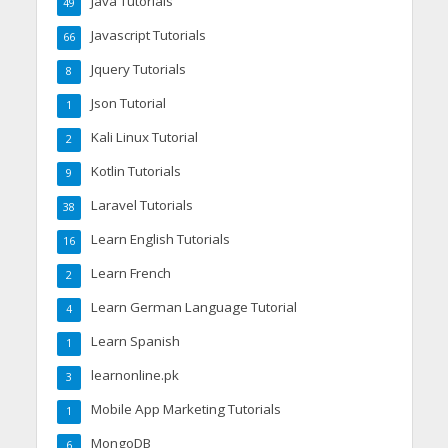
Java Tutorials
49
Javascript Tutorials
66
Jquery Tutorials
8
Json Tutorial
1
Kali Linux Tutorial
2
Kotlin Tutorials
9
Laravel Tutorials
38
Learn English Tutorials
16
Learn French
2
Learn German Language Tutorial
4
Learn Spanish
1
learnonline.pk
3
Mobile App Marketing Tutorials
1
MongoDB
6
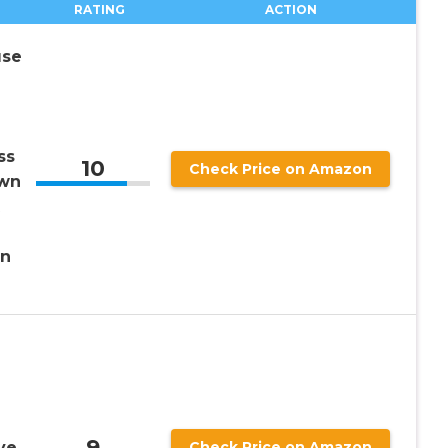
RATING
ACTION
use
ss
10
Check Price on Amazon
own
en
9
ve
Check Price on Amazon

════════════════════

• _Exercise description_
Extract every line of text from the records above, in order and unchanged. Leave the pictures out of the answer.

• _Solution_
Java Tutorials
49
Javascript Tutorials
66
Jquery Tutorials
8
Json Tutorial
1
Kali Linux Tutorial
2
Kotlin Tutorials
9
Laravel Tutorials
38
Learn English Tutorials
16
Learn French
2
Learn German Language Tutorial
4
Learn Spanish
1
learnonline.pk
3
Mobile App Marketing Tutorials
1
MongoDB
6
RATING
ACTION
use
ss
10
Check Price on Amazon
own
en
9
ve
Check Price on Amazon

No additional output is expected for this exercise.